When you lead with authenticity, you communicate with more clarity, make faster decisions, and earn deeper trust. Your people don’t need a polished version of you. They need you—real, flawed, and committed.
Try this:
- Write your leadership credo. One page. What do you believe? What do you stand for?
- Ask five people to describe you in five words. Compare their answers with how you think you show up. What’s aligned? What’s not?
Don’t Delay Change in the Name of Relationships
This is the advice I heard most often—and the one I disagree with most: Spend your first year building relationships, then make changes in year two.
No. You were hired to lead—not to protect the status quo.
Let me be clear: You absolutely need to listen. You absolutely need to learn. But you also need to lead—and that means in year one. The motto here is simple and nonnegotiable: Listen. Learn. Then Lead. The problem is that too many new leaders get stuck in the first two. They delay tough decisions, and by the time they finally move forward, people feel blindsided—or worse, manipulated.

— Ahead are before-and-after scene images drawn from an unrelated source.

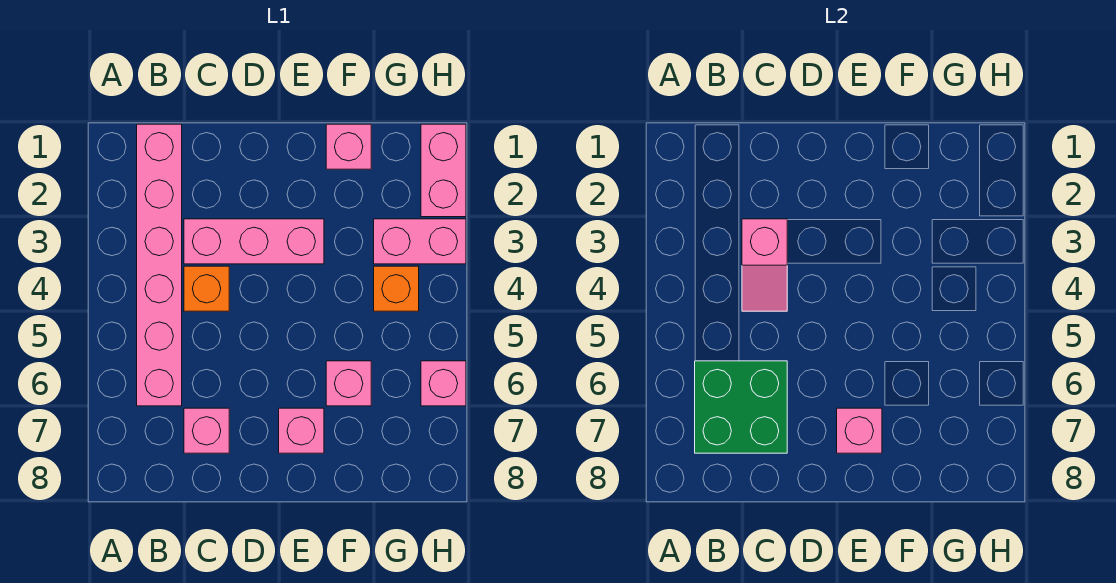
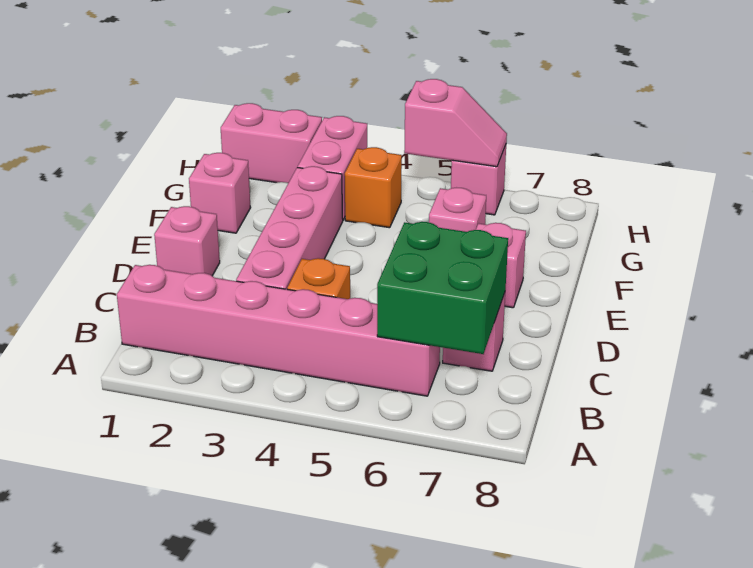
pink brick C3:E3 level 1 -> pink brick C3:F3 level 1
pink slope C3:C4 level 2 top 3 -> pink slope H5:H6 level 2 top 5
pink brick E7 level 2 -> pink brick D1 level 1

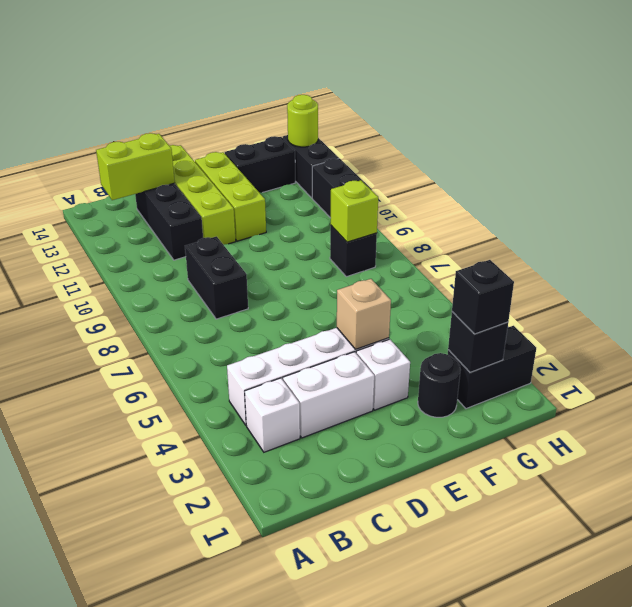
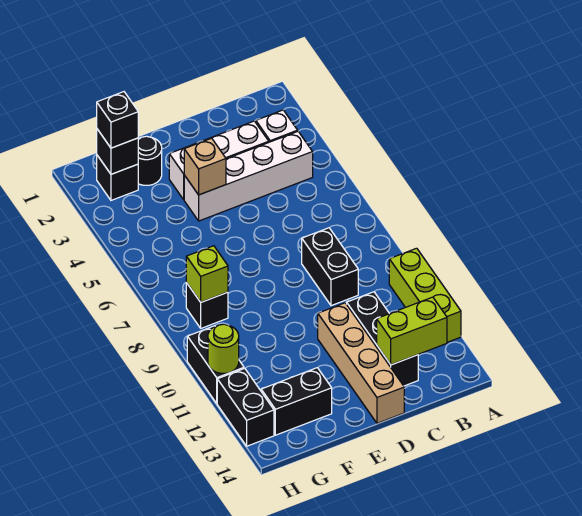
lime brick D11:D14 level 1 -> tan brick D11:D14 level 1
lime brick E11:E13 level 1 -> lime brick A10:A12 level 1
black brick G2:H2 level 1 -> black brick G2 level 1
lime round brick H13 level 2 -> lime round brick H11 level 2

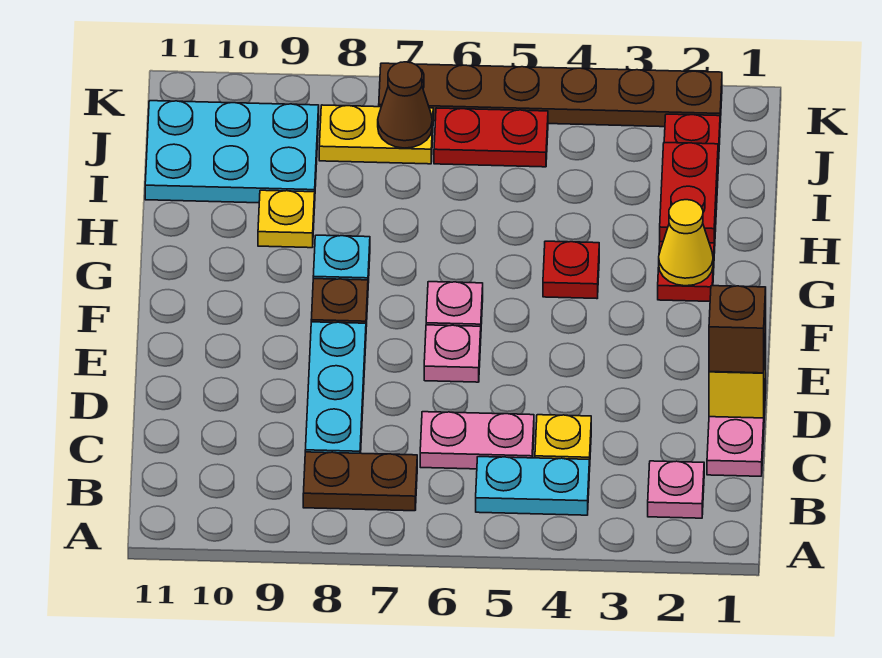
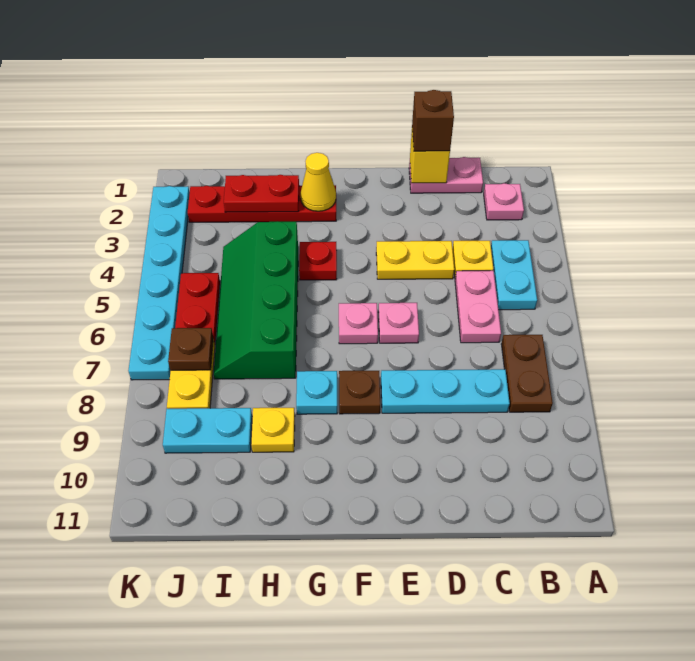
none -> yellow plate D4:E4 level 1
none -> green slope H4:I7 level 1 top H
cyan plate I9:J11 level 1 -> cyan plate I9:J9 level 1
brown cone J7 level 2 -> brown plate J7 level 2
brown plate K2:K7 level 1 -> cyan plate K2:K7 level 1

I’ve lived this. Early in my principalship, I thought I was being thoughtful by waiting to make changes. But when I finally did act, the response was harsher than it needed to be—not because the ideas were bad, but because the timing felt dishonest. People didn’t trust the delay. They thought I was hiding my intentions.
You don’t have to choose between relationships and results. The best leaders build trust by being honest, clear, and mission-driven. You can be kind and urgent at the same time.
Try this:
- Identify three core things that must change. Build your case: What’s broken? Why does it matter? What’s your plan?
- Use your first staff meetings to lay out what you value and what you expect—with warmth, clarity, and transparency.
Lead with conviction—and grace. Leadership isn’t about being perfect. It’s about showing up with clarity, courage, and a commitment to grow—every single day.